Ino-Wellensittiche, Albinos und Lutinos

  • Ino-Wellensittiche tauchten erstmals um 1870 auf.

    Weil man aber die Erbvorgänge der Ino-Wellensittiche nicht kannte, wurde ihnen züchterisch keine Beachtung geschenkt.


    Erst um 1940 wurde ernsthaft mit der Zucht von Inos begonnen.


    Diese Wellensittich-Mutation vererbt geschlechtsgebunden.


    Die Ino-Wellensittiche haben keinerlei Zeichnung und Kehltupfen.


    Wie immer behauptet wird, fehle den Inos der Anteil an Melanin. Das ist schlichtweg falsch!
    Sie besitzen einen Melaninanteil. Ihnen fehlt lediglich das Gen zur Ausfärbung des Melanins!


    Inos der Blaureihe bezeichnet man als Albino-Wellensittiche.
    Die Tiere sind rein weiß, ohne jegliche Zeichnung. Manchmal kann ein blauer Schimmer durch das Gefieder gehen.


    In der Grünreihe sehen die Wellensittiche gelb aus und werden Lutino-Wellensittiche genannt. Auch hier ist keine sichtbare Zeichnung erkennbar.


    Geschlechtsmerkmale der Hähne sind identisch mit den Rezessiven-Schecken.
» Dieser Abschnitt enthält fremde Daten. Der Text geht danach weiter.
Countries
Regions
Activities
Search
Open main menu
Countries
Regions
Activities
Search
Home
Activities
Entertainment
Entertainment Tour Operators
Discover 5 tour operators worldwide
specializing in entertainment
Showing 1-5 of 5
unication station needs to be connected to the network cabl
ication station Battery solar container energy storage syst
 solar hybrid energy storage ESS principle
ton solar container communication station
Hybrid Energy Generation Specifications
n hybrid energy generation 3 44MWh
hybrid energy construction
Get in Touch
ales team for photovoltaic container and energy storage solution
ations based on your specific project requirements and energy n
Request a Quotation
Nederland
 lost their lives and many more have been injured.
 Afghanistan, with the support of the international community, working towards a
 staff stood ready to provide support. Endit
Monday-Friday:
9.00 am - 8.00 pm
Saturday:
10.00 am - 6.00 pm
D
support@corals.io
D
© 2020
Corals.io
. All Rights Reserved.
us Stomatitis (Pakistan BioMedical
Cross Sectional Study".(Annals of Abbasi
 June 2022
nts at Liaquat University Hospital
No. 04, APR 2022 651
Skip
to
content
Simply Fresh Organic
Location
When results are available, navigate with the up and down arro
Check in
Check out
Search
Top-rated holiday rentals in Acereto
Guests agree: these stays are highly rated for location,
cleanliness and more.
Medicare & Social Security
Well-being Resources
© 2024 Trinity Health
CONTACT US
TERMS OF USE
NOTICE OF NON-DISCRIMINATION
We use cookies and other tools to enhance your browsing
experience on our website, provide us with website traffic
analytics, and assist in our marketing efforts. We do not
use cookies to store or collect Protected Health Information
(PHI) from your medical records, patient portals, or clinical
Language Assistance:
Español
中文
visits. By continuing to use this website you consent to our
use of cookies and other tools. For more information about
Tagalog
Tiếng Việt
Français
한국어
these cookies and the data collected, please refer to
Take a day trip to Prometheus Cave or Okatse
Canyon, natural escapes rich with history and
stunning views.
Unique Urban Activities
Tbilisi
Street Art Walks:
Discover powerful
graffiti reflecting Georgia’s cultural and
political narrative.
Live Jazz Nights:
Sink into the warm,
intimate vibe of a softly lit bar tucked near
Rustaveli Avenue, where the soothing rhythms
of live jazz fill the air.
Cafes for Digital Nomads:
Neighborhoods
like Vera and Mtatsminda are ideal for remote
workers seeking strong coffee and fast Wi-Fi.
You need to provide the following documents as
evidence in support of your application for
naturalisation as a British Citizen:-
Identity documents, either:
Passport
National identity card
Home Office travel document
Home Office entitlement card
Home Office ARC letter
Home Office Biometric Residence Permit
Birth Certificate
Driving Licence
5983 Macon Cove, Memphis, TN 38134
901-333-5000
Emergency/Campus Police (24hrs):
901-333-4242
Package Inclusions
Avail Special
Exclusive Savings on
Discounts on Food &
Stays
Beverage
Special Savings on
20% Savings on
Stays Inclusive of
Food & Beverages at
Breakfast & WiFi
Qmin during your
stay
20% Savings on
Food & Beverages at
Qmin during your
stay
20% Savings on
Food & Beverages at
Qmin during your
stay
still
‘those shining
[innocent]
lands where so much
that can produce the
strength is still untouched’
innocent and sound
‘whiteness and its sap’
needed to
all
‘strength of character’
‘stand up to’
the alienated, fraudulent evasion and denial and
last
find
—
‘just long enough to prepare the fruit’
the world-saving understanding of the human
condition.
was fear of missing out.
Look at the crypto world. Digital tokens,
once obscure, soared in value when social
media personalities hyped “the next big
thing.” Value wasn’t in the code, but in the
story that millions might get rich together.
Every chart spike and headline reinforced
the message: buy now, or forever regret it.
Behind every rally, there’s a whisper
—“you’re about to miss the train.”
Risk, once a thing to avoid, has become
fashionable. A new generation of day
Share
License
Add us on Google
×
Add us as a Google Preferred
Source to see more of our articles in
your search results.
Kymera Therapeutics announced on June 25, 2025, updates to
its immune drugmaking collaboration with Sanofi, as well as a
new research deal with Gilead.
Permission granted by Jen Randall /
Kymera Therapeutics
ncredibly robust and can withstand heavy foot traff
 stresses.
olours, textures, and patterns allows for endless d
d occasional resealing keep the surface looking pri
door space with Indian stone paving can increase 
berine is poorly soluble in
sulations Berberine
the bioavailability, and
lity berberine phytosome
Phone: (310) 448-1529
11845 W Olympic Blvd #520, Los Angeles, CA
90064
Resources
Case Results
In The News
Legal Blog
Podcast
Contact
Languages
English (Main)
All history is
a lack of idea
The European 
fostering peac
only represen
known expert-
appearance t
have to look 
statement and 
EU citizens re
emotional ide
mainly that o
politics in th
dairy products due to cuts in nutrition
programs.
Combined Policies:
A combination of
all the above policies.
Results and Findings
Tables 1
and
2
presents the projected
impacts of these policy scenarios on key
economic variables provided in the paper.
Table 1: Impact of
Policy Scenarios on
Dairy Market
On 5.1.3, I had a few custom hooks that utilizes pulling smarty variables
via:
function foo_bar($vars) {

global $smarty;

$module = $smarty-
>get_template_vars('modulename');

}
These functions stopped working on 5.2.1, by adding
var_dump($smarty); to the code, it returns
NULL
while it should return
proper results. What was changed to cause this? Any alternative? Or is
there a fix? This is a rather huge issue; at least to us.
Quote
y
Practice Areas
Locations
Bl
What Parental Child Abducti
Sie besitzen also eine rosa-farbige Wachshaut.
    Ino-Hennen haben die typische braune Wachshaut wie die Normal-Gezeichneten-Wellensittiche.


    Die Augen der Lutinos und Albinos sind rot mit sichtbarem weißen Irisring.
    Schon Ino-Küken erkennt man frühzeitig bei noch geschlossenen Augen.
    Das fehlende Ausfärbungs-Gen des Melanins ist auch hier der Grund für die roten Augen der Ino-Wellensittiche.